難しい薬ほど使って練習しないといけないが、そんな薬ほど副作用も効果も大きくトラブルになる。
売ることもできない、使うこともない薬を作るのは心が折れる作業だ。
「作ったことがあるのか?」
「もちろん作りました。それこそ過去ルシアン様の前で何度も使ってたんじゃないかしら」
えっ?という顔をするが、どんな薬であれ、魔女になれば作る練習はする。
「じゃあ、どうやって、試した?誰に試した??」
「え?蛙に試しました。人間に試したら立場的に大変ですし...おかげで、私24時間蛙に追いかけ回されてたんですから」
「そういえば、そんなこともあった気がするな」
ルシアンは明らかにほっとした顔をするが、腐っても姫だ。
それに魔女の修行中は、半人前だから薬は売ることはできない。あくまでも修行終了から一人前の魔女だ。

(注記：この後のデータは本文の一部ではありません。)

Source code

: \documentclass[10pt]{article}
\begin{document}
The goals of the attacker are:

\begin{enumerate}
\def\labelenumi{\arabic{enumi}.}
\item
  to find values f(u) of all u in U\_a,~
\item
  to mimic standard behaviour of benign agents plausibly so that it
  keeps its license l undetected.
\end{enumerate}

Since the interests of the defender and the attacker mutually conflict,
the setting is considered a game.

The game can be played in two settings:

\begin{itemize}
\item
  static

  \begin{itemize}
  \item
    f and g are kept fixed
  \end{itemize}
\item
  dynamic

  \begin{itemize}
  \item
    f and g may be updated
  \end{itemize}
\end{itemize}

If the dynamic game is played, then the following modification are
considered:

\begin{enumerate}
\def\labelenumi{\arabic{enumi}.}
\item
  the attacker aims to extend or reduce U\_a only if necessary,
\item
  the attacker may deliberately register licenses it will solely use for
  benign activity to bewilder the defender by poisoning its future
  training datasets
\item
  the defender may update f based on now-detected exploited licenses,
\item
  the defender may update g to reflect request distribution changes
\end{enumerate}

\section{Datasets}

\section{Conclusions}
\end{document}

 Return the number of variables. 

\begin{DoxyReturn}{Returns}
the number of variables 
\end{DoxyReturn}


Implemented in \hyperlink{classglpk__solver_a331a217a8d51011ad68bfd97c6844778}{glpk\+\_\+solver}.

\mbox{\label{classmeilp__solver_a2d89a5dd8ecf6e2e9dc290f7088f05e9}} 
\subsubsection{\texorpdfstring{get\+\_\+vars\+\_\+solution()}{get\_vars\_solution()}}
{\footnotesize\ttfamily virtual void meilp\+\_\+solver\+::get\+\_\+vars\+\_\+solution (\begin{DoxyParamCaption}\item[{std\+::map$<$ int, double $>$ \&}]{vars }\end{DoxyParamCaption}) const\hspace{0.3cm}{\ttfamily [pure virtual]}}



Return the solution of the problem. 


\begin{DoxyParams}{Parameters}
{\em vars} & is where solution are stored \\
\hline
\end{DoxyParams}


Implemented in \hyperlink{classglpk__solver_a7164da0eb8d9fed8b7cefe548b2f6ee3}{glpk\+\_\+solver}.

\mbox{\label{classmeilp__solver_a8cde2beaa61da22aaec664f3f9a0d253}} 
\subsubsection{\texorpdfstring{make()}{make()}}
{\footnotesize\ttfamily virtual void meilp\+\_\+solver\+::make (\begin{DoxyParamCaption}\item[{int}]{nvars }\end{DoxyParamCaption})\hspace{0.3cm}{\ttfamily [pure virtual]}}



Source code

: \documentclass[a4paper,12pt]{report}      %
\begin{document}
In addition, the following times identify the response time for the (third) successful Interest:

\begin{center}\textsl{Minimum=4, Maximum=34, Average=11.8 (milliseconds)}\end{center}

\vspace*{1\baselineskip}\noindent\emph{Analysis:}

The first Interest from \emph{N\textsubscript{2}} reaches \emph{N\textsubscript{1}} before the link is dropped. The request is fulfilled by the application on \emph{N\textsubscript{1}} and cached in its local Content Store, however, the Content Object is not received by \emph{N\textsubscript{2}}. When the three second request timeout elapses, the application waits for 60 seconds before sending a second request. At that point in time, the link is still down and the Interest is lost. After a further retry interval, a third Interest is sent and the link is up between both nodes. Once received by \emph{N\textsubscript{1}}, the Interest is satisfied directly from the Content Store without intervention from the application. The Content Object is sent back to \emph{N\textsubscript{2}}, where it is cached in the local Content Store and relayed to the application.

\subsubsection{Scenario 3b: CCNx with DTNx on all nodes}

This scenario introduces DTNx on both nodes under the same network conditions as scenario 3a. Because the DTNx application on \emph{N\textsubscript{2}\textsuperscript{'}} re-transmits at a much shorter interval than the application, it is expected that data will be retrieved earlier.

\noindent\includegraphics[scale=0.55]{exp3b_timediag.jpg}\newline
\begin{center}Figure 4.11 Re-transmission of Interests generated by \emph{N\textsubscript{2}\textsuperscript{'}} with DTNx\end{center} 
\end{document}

「流石に薬の中身までは分からないからな。蛙に飛びつかれて半泣きだったから、何が起きたんだと思っていたが...」
「そうですよ!水の中まで泳いで追いかけてくるし、空も飛びついてくるし、寝てたら潜り込むし...」
ルシアンは、
「逃げて泣き疲れて寝たから、カエルを遠くに転移させた気がする。」
と手を打って頷いた。
「ところで、魔女は土地を浄化する薬は作れないか?」
「浄化ですか?」
「北部が魔獣が増えているらしいが、原因になる瘴気が増えている可能性があるんだ。だが、クラリスが王妃になっただろう。元々、他の聖女たちとうまく行ってなかったから、浄化を聖女隊に頼むとなるとトラブルに発展しそうだと思ってな」
「浄化ですか...したことはないですね。スポット的に、効く薬は作れるかもしれませんが、面積は小さそうです」
瘴気は怖いとは知っているが、見たことも体験したこともない。
ただ、ルシアンとクラリス王妃は、瘴気も見たことがあるし、きっと、聖女隊と魔術師団の中で二人は討伐や浄化をしてきたのだろう。
勝手に胸がもやもやする。
少し今朝キスしたぐらいで、ヤキモチなんておかしいのはわかってる
いや、妻だからちょっとぐらいやきもち焼いてもいいのかしら?
これが好きの始まりーーなんだろうか....
「怪しい薬ばかりで役に立つ薬は作れないなんて...魔女ってなんのために存在してるんでしょうね」
聖女は尊ばれるのに、同じ魔力を持ってヒールもできるのに、魔女は嫌われる。
浄化が出来れば私も母も、みんなに好かれる存在でいられたのだろうか?
薬を作りながら、地味に落ち込んでいく私をルシアンは後ろから抱きしめた、
「俺にとっては君が魔女だから出会えた特別な存在だ。それに、君とヴァネッサ王妃には戦ったら敵わない。魔術は便利だが、やはり魔法に比べると作りものだと実感する。君は、俺たちみたいな作り物の魔法使いじゃなくて、生まれ持っての魔法使いなんだから自信を持て」
私は、クラリス王妃にやきもち焼いていたとはいえず、無言で頷く。妻だけど、恋愛2日目なのだ。ヤキモチやきは、面倒だろう。
でも...
ちらっとルシアンを見る
「もし、私がクラリス王妃にヤキモチを焼いたとしたらどうしますか...」
背中のルシアンが無言になる。
ちょっと考えている。言わない方がよかっただろうか?
「もし...だよな。もしやきもち妬いてくれたら...襲う」
「それは却下です」
私は耳まで赤くなる。
どんな答えを私は待ち望んでいたんだか...恥ずかしい。
「でも...」
ルシアンが後ろから抱きしめながら考える動作をする。
「で...でもなんでしょうか?」
なんとなく期待を込めて聞いてみる。
「うーん、どの部分がヤキモチになりそうなのか想定できないからなんともいえないけど、できるだけヤキモチを妬いてもらえるようにたくさんスキンシップをとるかもな」
そう言って、そのまま今朝と同じように唇を軽く当てた。
これは...軽いやつだ。
瞬時にがっかりしたことに気づいて、私は真っ赤になる。
あの深い口づけを知ってしまったら、軽いやつはがっかりの対象になるなんて。
(私はもしかして、もしかしなくても痴女になったかもしれません!!)
心の中で、私は叫び声を上げた。